TASK OBJECTIVE ->
Leave out the pictures and repeat the entries below verbatim.
[TASK MATERIAL Boundary: Start]
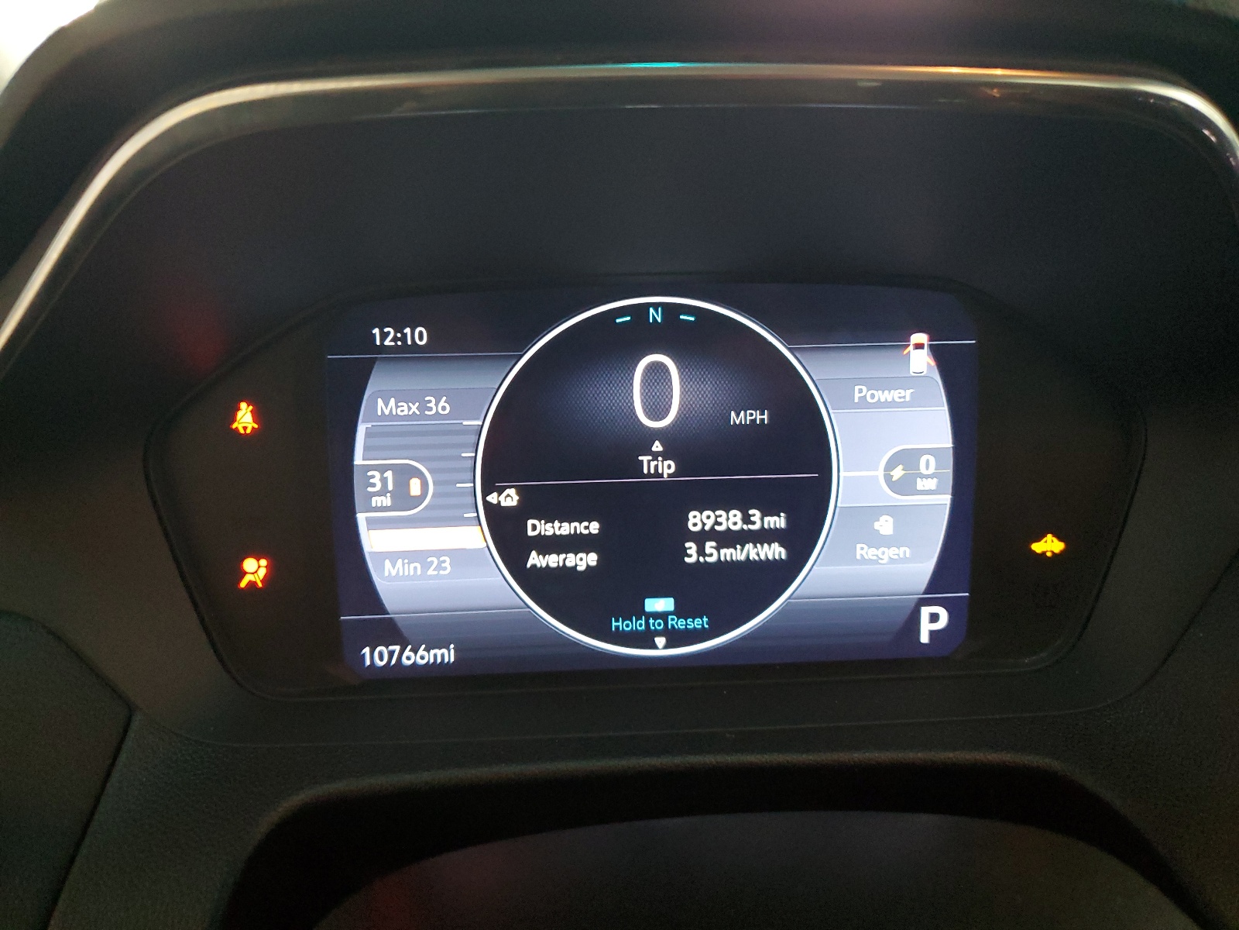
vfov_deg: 53.1
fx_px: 931
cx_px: 620
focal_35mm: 26
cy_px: 465
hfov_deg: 67.3
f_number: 1.5
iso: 288
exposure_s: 1/40
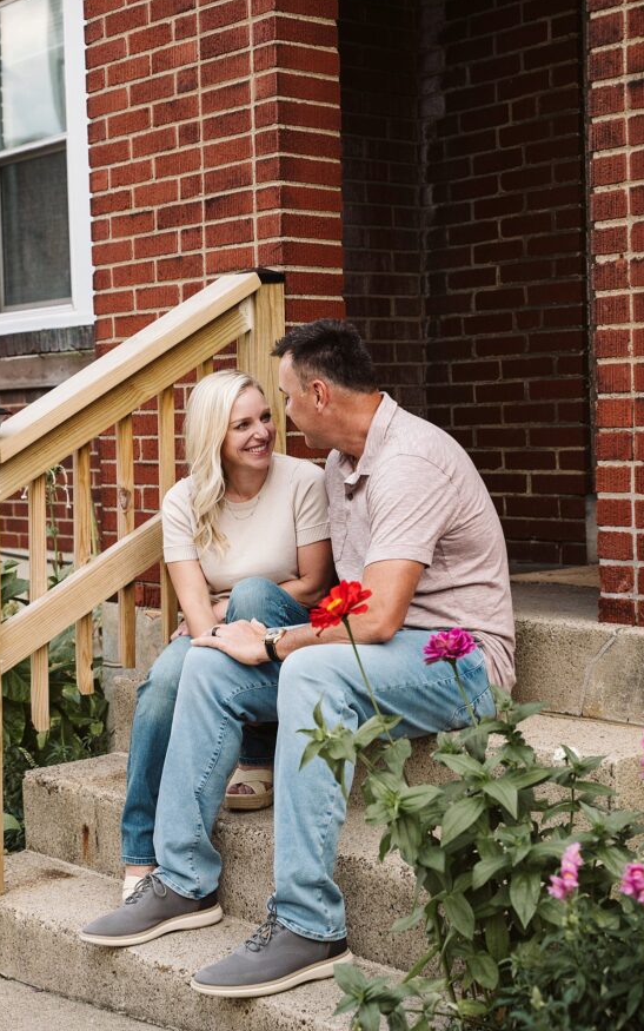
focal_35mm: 62
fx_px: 1741
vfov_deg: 33.0
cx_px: 283
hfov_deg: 20.9
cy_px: 522
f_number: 4
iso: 400
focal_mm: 52
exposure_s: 1/500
[TASK MATERIAL Boundary: End]
WRITTEN REPLY ->
vfov_deg: 53.1
fx_px: 931
cx_px: 620
focal_35mm: 26
cy_px: 465
hfov_deg: 67.3
f_number: 1.5
iso: 288
exposure_s: 1/40
focal_35mm: 62
fx_px: 1741
vfov_deg: 33.0
cx_px: 283
hfov_deg: 20.9
cy_px: 522
f_number: 4
iso: 400
focal_mm: 52
exposure_s: 1/500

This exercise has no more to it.